2 hosts represents 66,66 % of the cluster (more than 50 %)
 
fair enough, although there is the outside chance of delta between two chunks in a pg, and absent a 3rd for quorum the pg will be taken offline. Fine for lab but an unnecessary risk for production since the relative cost of another node is low enough to make the deployment irresponsible otherwise.
 
Thank you for the heads up on this problem. I didn't find any documentation on this, if you have some link it's appreciated.
I think that writing the deployment with three nodes is "irresponsibile", anyway, seems a bit strong to me: the normal situation is with three nodes, and thus the pg quorum is respected.

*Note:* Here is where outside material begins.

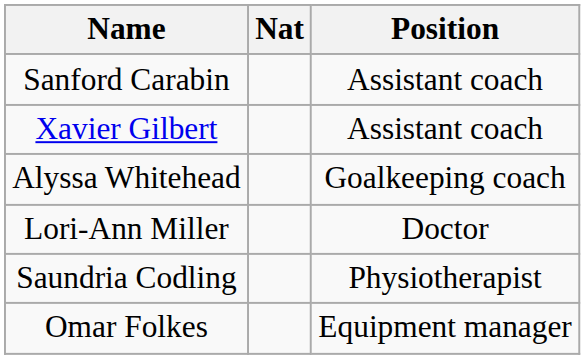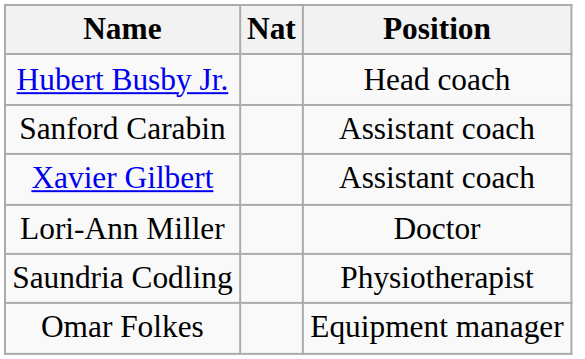+ row: Hubert Busby Jr. | Head coach
- row: Alyssa Whitehead | Goalkeeping coach
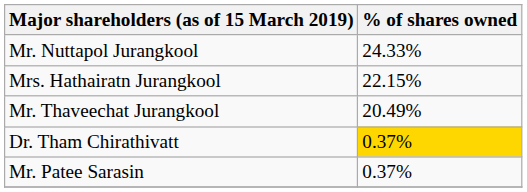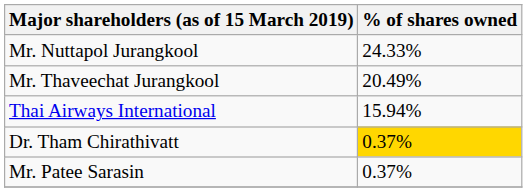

It's like saying that deploying a server with a raid-5 with three disks is irresponsible: if it is, I live in a world of irresponsible people...
 
I think that writing the deployment with three nodes is "irresponsibile", anyway, seems a bit strong to me: the normal situation is with three nodes, and thus the pg quorum is respected.

The issue isnt with the number of nodes; the issue is with exposure when degraded. The RAID5 analogy is apt here because it suffers from the exact same issue- Yes, the pool continues to function when a disk drops BUT YOU NO LONGER HAVE PARITY, and will not until the pool has been restored to healthy. What that means is that any media, bus, or host error cannot be trapped and your data is suspect as it can be corrupt or broken; in the case of a simple RAID5 you wouldn't even know.

The "irresponsible" adjective is a function of your role in the design of the system. Since your customer is paying you to put this together, and you knowingly design a system with a hole in it you are being irresponsible by definition. Your customer can decide they'd rather not invest on curing the defect and live with the risk, but that is his decision to make.

It's like saying that deploying a server with a raid-5 with three disks is irresponsible: if it is, I live in a world of irresponsible people...

To quote my mom, if Billy jumps off a cliff doesnt mean you should too. RAID5 is absolutely irresponsible for anyone who cares about their data since the cost of removing the risk is ONE DRIVE (RAID6.)